Saved entries:
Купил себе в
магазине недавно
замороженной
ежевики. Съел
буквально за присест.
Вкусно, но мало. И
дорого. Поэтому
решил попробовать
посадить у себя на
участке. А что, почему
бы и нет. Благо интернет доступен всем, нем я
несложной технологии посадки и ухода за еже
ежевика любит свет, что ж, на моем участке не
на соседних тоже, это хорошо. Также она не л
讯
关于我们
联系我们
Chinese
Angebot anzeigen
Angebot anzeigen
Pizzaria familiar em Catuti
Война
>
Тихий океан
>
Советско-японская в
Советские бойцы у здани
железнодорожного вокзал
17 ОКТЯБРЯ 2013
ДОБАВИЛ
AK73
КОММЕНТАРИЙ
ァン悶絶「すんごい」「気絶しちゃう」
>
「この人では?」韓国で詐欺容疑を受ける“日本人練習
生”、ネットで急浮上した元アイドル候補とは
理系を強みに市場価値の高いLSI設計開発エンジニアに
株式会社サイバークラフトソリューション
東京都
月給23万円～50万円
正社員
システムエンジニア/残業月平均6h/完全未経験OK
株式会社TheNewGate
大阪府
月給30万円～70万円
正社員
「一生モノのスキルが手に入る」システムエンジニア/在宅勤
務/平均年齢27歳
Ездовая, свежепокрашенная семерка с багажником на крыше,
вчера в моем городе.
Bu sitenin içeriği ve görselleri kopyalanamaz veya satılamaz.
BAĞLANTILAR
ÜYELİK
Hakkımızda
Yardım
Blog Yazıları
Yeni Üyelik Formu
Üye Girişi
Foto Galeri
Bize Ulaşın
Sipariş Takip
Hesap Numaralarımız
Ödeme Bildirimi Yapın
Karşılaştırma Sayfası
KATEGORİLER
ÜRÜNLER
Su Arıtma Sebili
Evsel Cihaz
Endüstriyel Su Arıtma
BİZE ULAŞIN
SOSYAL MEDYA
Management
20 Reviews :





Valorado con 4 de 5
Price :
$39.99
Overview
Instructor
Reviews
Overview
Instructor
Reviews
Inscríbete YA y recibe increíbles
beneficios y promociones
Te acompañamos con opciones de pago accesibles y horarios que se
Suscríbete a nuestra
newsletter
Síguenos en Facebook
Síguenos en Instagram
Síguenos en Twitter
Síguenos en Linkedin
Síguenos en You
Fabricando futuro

• _YOUR GOAL_
Each record above should be output again exactly.

• _ANSWER SECTION_
Купил себе в
магазине недавно
замороженной
ежевики. Съел
буквально за присест.
Вкусно, но мало. И
дорого. Поэтому
решил попробовать
посадить у себя на
участке. А что, почему
бы и нет. Благо интернет доступен всем, нем я
несложной технологии посадки и ухода за еже
ежевика любит свет, что ж, на моем участке не
на соседних тоже, это хорошо. Также она не л
讯
关于我们
联系我们
Chinese
Angebot anzeigen
Angebot anzeigen
Pizzaria familiar em Catuti
Война
>
Тихий океан
>
Советско-японская в
Советские бойцы у здани
железнодорожного вокзал
17 ОКТЯБРЯ 2013
ДОБАВИЛ
AK73
КОММЕНТАРИЙ
ァン悶絶「すんごい」「気絶しちゃう」
>
「この人では?」韓国で詐欺容疑を受ける“日本人練習
生”、ネットで急浮上した元アイドル候補とは
理系を強みに市場価値の高いLSI設計開発エンジニアに
株式会社サイバークラフトソリューション
東京都
月給23万円～50万円
正社員
システムエンジニア/残業月平均6h/完全未経験OK
株式会社TheNewGate
大阪府
月給30万円～70万円
正社員
「一生モノのスキルが手に入る」システムエンジニア/在宅勤
務/平均年齢27歳
Ездовая, свежепокрашенная семерка с багажником на крыше,
вчера в моем городе.
Bu sitenin içeriği ve görselleri kopyalanamaz veya satılamaz.
BAĞLANTILAR
ÜYELİK
Hakkımızda
Yardım
Blog Yazıları
Yeni Üyelik Formu
Üye Girişi
Foto Galeri
Bize Ulaşın
Sipariş Takip
Hesap Numaralarımız
Ödeme Bildirimi Yapın
Karşılaştırma Sayfası
KATEGORİLER
ÜRÜNLER
Su Arıtma Sebili
Evsel Cihaz
Endüstriyel Su Arıtma
BİZE ULAŞIN
SOSYAL MEDYA
Management
20 Reviews :





Valorado con 4 de 5
Price :
$39.99
Overview
Instructor
Reviews
Overview
Instructor
Reviews
Inscríbete YA y recibe increíbles
beneficios y promociones
Te acompañamos con opciones de pago accesibles y horarios que se
Suscríbete a nuestra
newsletter
Síguenos en Facebook
Síguenos en Instagram
Síguenos en Twitter
Síguenos en Linkedin
Síguenos en You
Fabricando futuro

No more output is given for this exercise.